= Vanadate =

Coordination complex of vanadium

Structure of the orthovanadate anion

In chemistry, a vanadate is an anionic coordination complex of vanadium. Often vanadate refers to oxoanions of vanadium, most of which exist in its highest oxidation state of +5. The complexes [V(CN)6](3-) and [V2Cl9](3-) are referred to as hexacyanovanadate(III) and nonachlorodivanadate(III), respectively.

A simple vanadate ion is the tetrahedral orthovanadate anion, VO4(3−) (which is also called vanadate(V)), which is present in e.g. sodium orthovanadate and in solutions of V2O5 in strong base (pH > 13). Conventionally this ion is represented with a single double bond, however this is a resonance form as the ion is a regular tetrahedron with four equivalent oxygen atoms.

Additionally a range of polyoxovanadate ions exist which include discrete ions and "infinite" polymeric ions. There are also vanadates, such as rhodium vanadate, RhVO4, which has a statistical rutile structure where the Rh(3+) and V(5+) ions randomly occupy the Ti(4+) positions in the rutile lattice, that do not contain a lattice of cations and balancing vanadate anions but are mixed oxides.

In chemical nomenclature when vanadate forms part of the name, it indicates that the compound contains an anion with a central vanadium atom, e.g. ammonium hexafluorovanadate is a common name for the compound (NH4)3VF6 with the IUPAC name of ammonium hexafluoridovanadate(III).

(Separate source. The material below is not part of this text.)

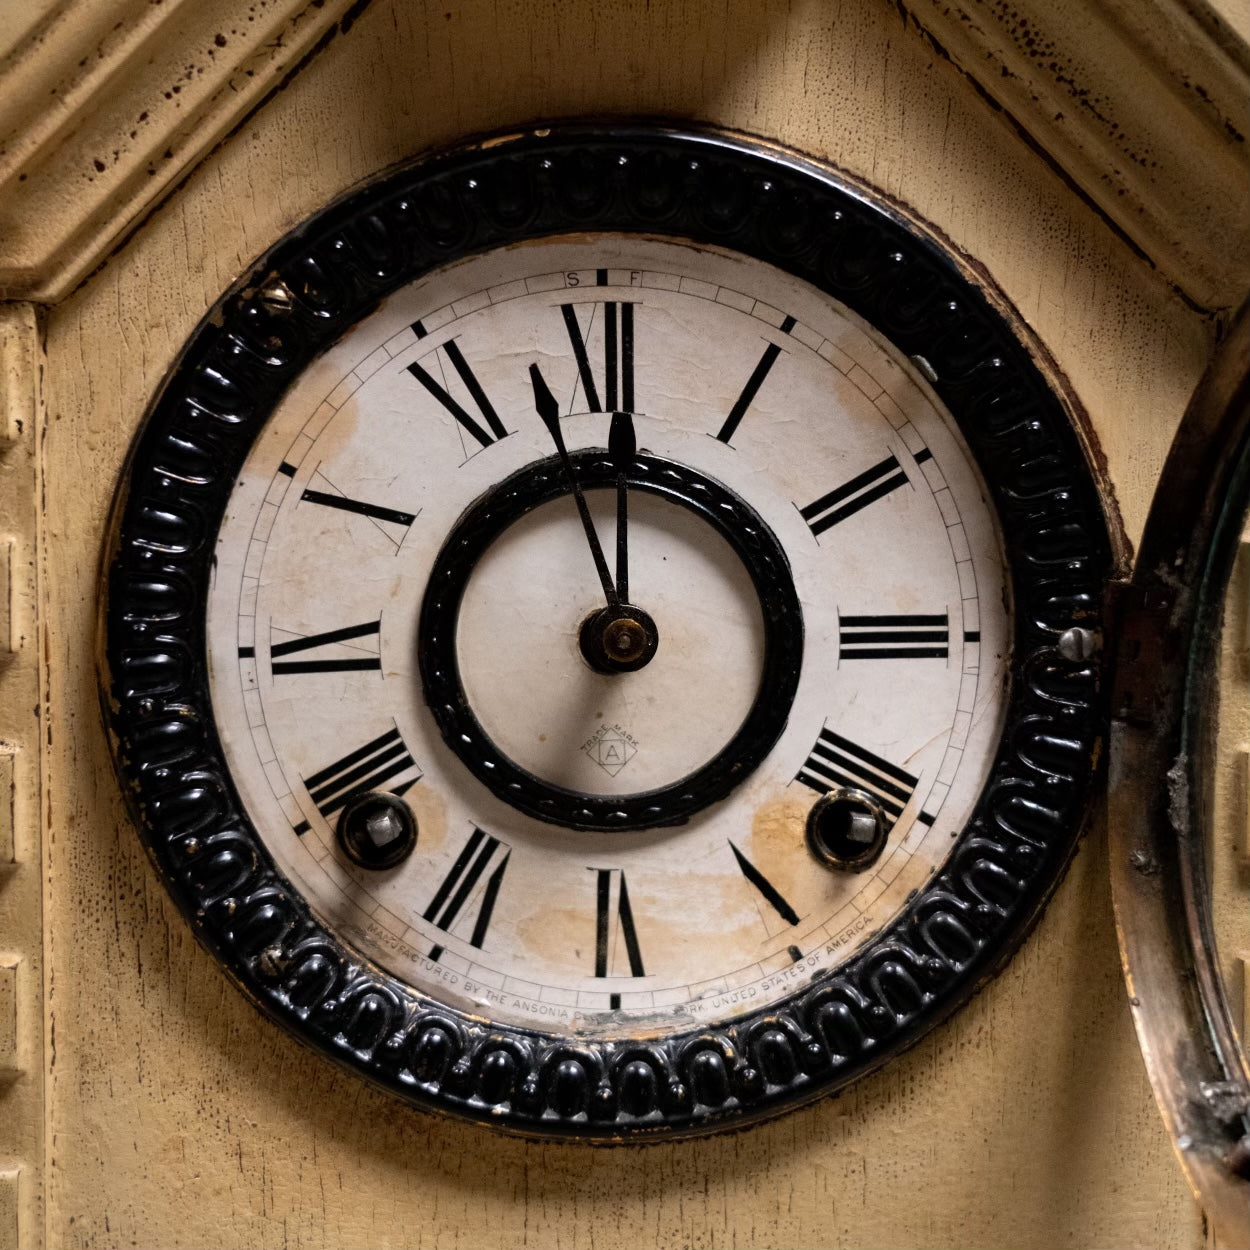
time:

==Examples of oxovanadate ions==
Some examples of discrete ions are
- VO_{4}(3−) "orthovanadate", tetrahedral.
- V2O_{7}(4−) "pyrovanadate", corner-shared VO4 tetrahedra, similar to the dichromate ion
- V3O_{9}(3−), cyclic with corner-shared VO4 tetrahedra
- V4O_{12}(4−), cyclic with corner-shared VO4 tetrahedra
- V5O_{14}(3−), corner shared VO4 tetrahedra
- V6O_{18}(6−), ring.
- V10O_{28}(6−) "decavanadate", edge- and corner-shared VO6 octahedra
- V12O_{32}(4−)
- V13O_{34}(3−), fused VO6 octahedra
- V18O_{42}(12−)

Some examples of polymeric "infinite" ions are
- [VO3]_{n}^{n−}| in e.g. NaVO3, sodium metavanadate
- [V3O8]_{n}^{n−}| in CaV6O16

| metavanadate chains | V_{5}O_{14} | decavanadate ion |

In these ions vanadium exhibits tetrahedral, square pyramidal and octahedral coordination. In this respect vanadium shows similarities to tungstate and molybdate, whereas chromium however has a more limited range of ions.

==Aqueous solutions==
Dissolution of vanadium pentoxide in strongly basic aqueous solution gives the colourless VO4(3−) ion. On acidification, this solution's colour gradually darkens through orange to red at around pH 7. Brown hydrated V2O5 precipitates around pH 2, redissolving to form a light yellow solution containing the [VO2(H2O)4]+ ion. The number and identity of the oxyanions that exist between pH 13 and 2 depend on pH as well as concentration. For example, protonation of vanadate initiates a series of condensations to produce polyoxovanadate ions:

- pH 9–12: HVO_{4}(2−), V2O_{7}(4−)
- pH 4–9: H2VO_{4}−, V4O_{12}(4−), HV10O_{28}(5−)
- pH 2–4: H3VO4, H2V10O_{28}(4−)

==Pharmacological properties==
Vanadate is a potent inhibitor of certain plasma membrane ATPases, such as Na^{+}/K^{+}-ATPase and Ca^{2+}-ATPase (PMCA). Acting as a transition-state analog of phosphate, vanadate undergoes nucleophillic attack by water during phosphoryl transfer, essentially "trapping" P-type ATPases in their phosphorylated E2 state.
 It also inhibits skeletal muscle actomyosin MgATPase activity and calcium activated force generation by actomyosin in the intact skeletal muscle contractile apparatus. However, it does not inhibit other ATPases, such as SERCA (sarco/endoplasmic reticulum Ca^{2+}-ATPase) or mitochondrial ATPase.